This installment of The Tribes In The Media is an article in the Philadelphia Inquirer discussing the possibility that Pennsylvania legislators may penalize the city of Philadelphia for delaying the opening of two slot parlors in that city. The Mashantucket Pequot Nation, through its business arm and partners, is seeking to open one of two slot parlors approved for the city.
Urging action on city casinos
By Suzette Parmley
The Philadelphia Inquirer
March 25, 2009
A Pennsylvania lawmaker plans to introduce legislation as early as Monday to strip Philadelphia of up to $64 million annually in economic development funds for failing to have its two casinos up and running.
Twenty-seven months of delays on the city's proposed SugarHouse and Foxwoods casinos have left some lawmakers across the state upset that Philadelphia is benefiting unfairly from slots revenue without contributing to the pot.
"The two casinos and Mayor Nutter have to reach agreements and have permits in place and have these casinos built and up and operational," said the bill's sponsor, Rep.

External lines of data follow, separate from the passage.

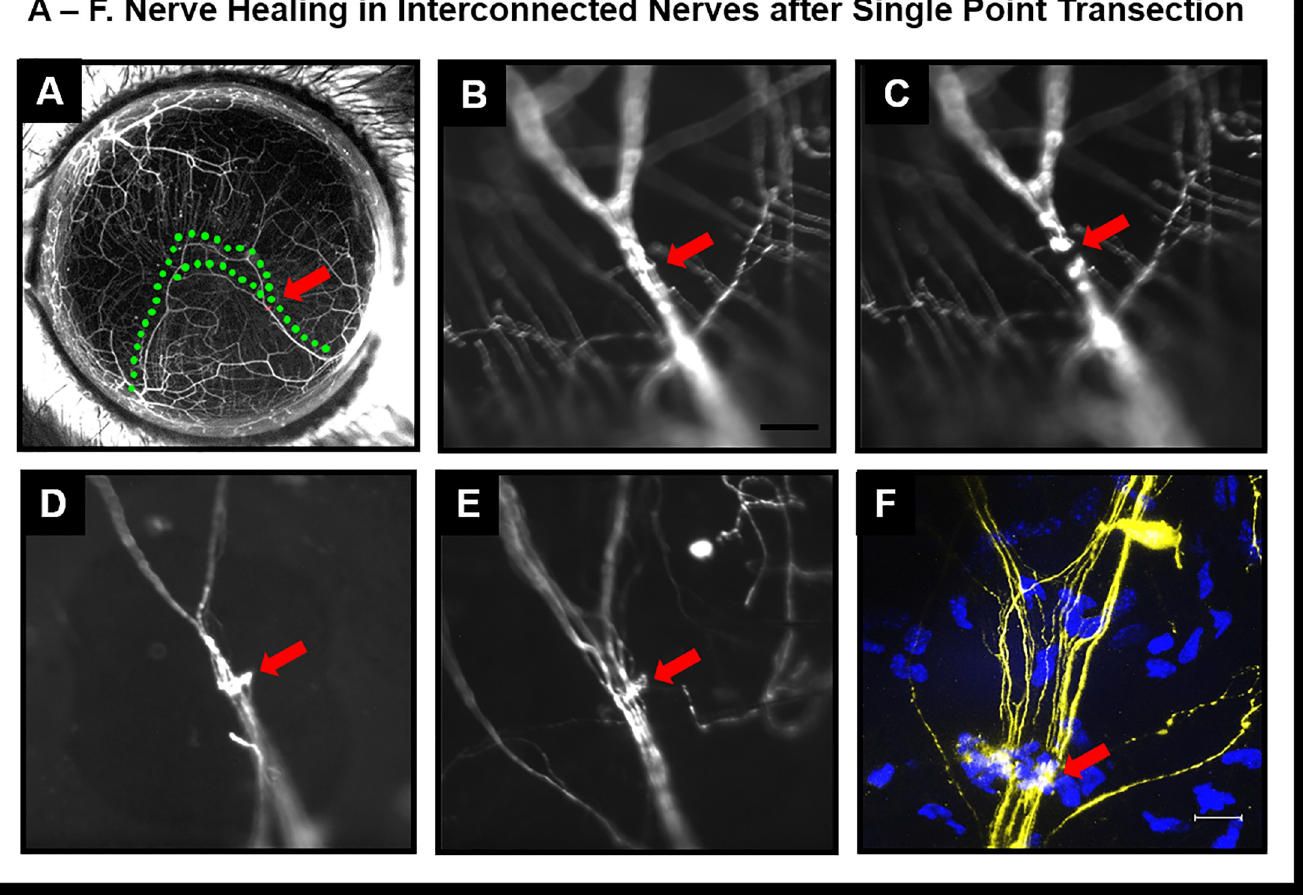
Fig 4. Nerve healing in interconnected nerves after single point transection. (A): Stereofluorescent image of cornea prior to nerve transection (red arrow indicates point of planned transection; green dotted lines mark the interconnected nerves. (B-E) Wide-field fluorescent image showing nerve prior to transection (B), immediately after transection (C), four weeks after transection (D) and six weeks after transection (E). (F) Confocal image of transected area.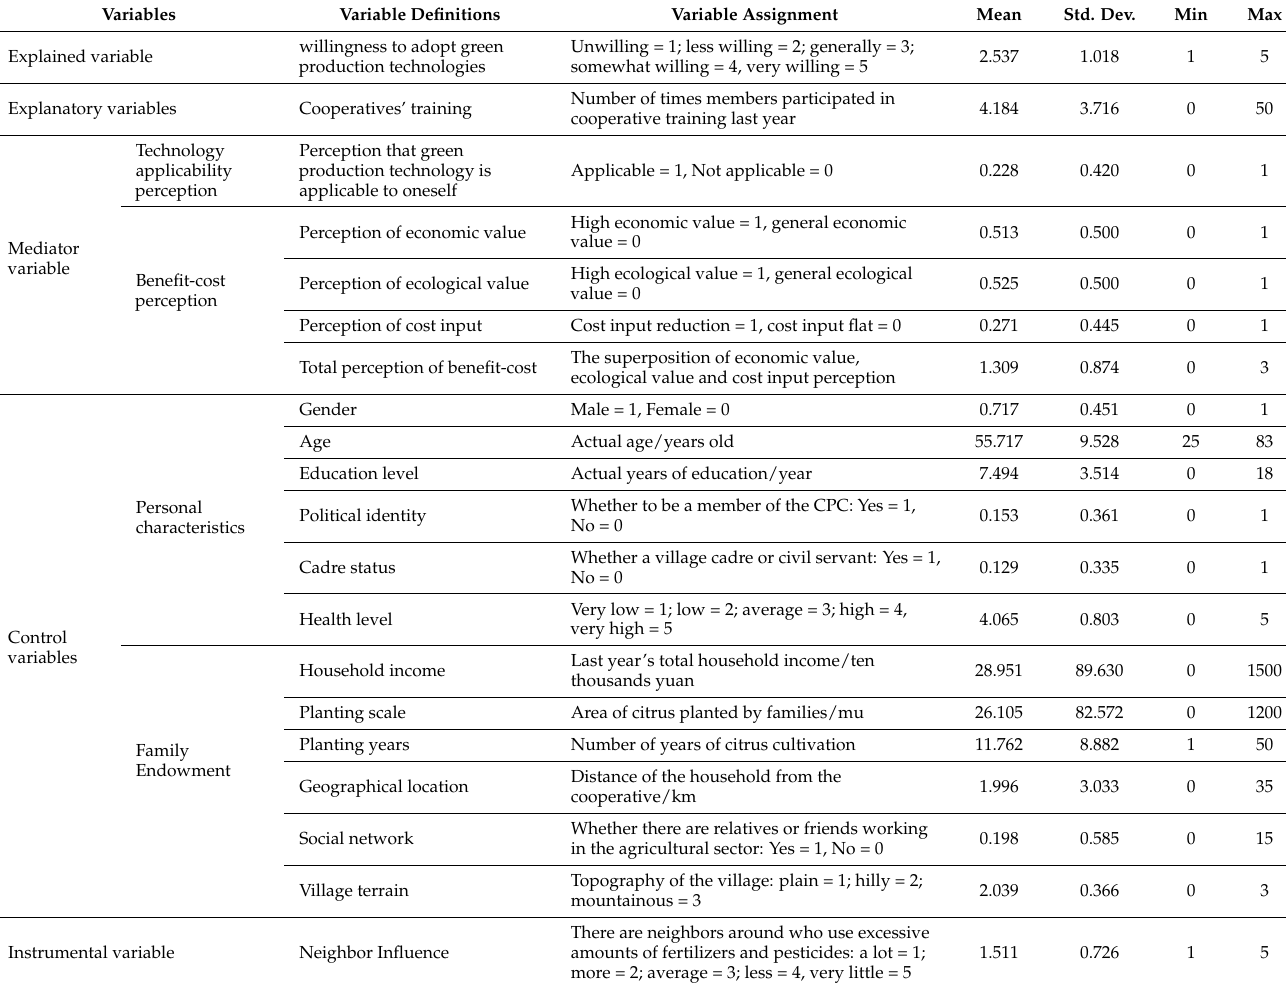
Table 2. The meaning and assignment of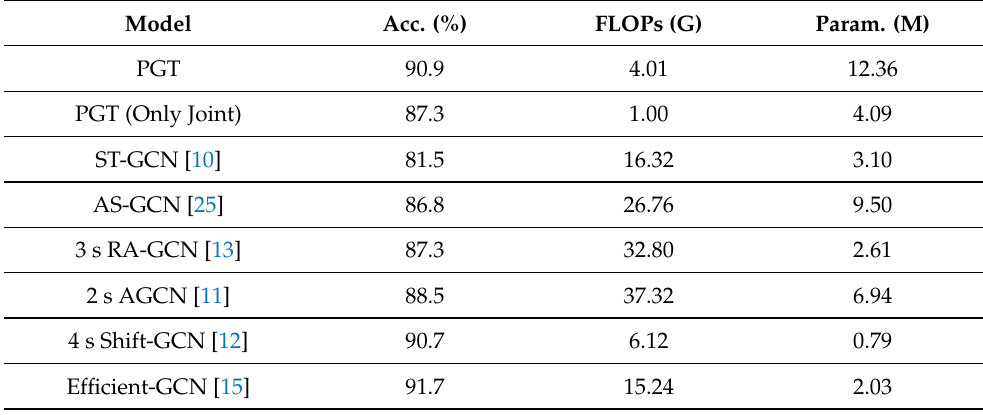
Table 8. The model complexity on the NTU-RGBD 60 CS benchmark denoting the efficiency of the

Jim Wansacz, a Northeastern Pa. Democrat and member of the House Gaming Oversight Committee. "If no progress is made, then the rest of the state could use that $64 million to create jobs and stimulate the economy."
Mayor Nutter said he was hopeful the bill wouldn't be necessary.
At a March 13 City Hall news conference, Nutter said there were "no barriers" to the construction of two casinos at their desired locations. The announcement, along with his statement days earlier that he would like to see the two proposed casinos "get up as quickly as possible," seemed to signal that progress was being made.
"As the mayor made clear in his March 13 press conference, the city is in no way, shape, or form a barrier to casinos in Philadelphia and both operators know that," spokesman Luke Butler said last night. "He has had numerous conversations with Rep. Wansacz.
"The mayor understands his concerns," Butler said, "but is hopeful that by continuing to work with the representative and the casino operators, we can move things along without legislation."
Wansacz's proposal is the latest in what appears to be a growing chorus of complaints, especially among Democrats in Harrisburg, over the casino delays.
Gov. Rendell has championed slot machine gambling and its revenue to meet his twin aims of reducing statewide property taxes and to boost Pennsylvania's horseracing industry.
"There is palpable discontent in the legislature with the slow pace of the Philadelphia casinos," Rendell spokesman, Chuck Ardo, said yesterday.
Wansacz said his proposal wouldn't touch Philadelphia's wage tax relief from slots revenue, but instead, would restrict funds the city is to get from the Gaming Economic Development and Tourism Fund for the expansion of the Pennsylvania Convention Center - a maximum of $64 million annually for debt service and operating expenses.
Wansacz said the funds taken from Philadelphia could be funneled to other economic development projects throughout the state.
The two city casinos have been mired in political and legal delays since they were awarded slots licenses in December 2006. Both have also faced fierce neighborhood opposition.
The operators behind the two city casinos declined to comment on Wansacz's bill.
The group behind the SugarHouse slots parlor asked the state Supreme Court in January to appoint a "special master" to help it deal with Philadelphia officials, whom it accused of stalling its riverfront casino. The court appointed a special master yesterday.
Meanwhile, the operator behind Foxwoods casino, bowing to fierce opposition to its original waterfront site, announced in September that it was open to relocating its proposed $670 million casino to the Gallery at Market East near Chinatown. The group recently acknowledged that it was also considering the old Strawbridge & Clothier building on Market Street.
Wansacz, whose northeastern Pennsylvania district includes parts of Lackawanna, Luzerne, Susquehanna and Wyoming counties, said he has been sitting on the legislation for three months, and that his patience "has grown thin."
His proposal received mixed reaction from groups opposed to the city casinos.
"We support his concept because no one should be entitled to revenues from a corrupt state program based on a regressive tax," said Paul Boni, attorney for Casino-Free Philadelphia, a group dedicated to keeping slot parlors out of Philadelphia.
"What's being debated in Philadelphia is about public process, transparency and the recognition of the dangers of placing a predatory industry smack in the middle of residents, schools and vulnerable business corridors," said Helen Gym of Asian Americans United, a group fighting the Foxwoods casino proposed for Chinatown. "Clearly, though, for the representative, gambling is about the best interests of casino operators - not the best interests of taxpayers."
Wansacz has at least one powerful ally. State Rep. Dante Santoni Jr., (D., Berks), chair of the House Gaming Oversight Committee, said yesterday that he would hold a hearing on the bill if it was introduced.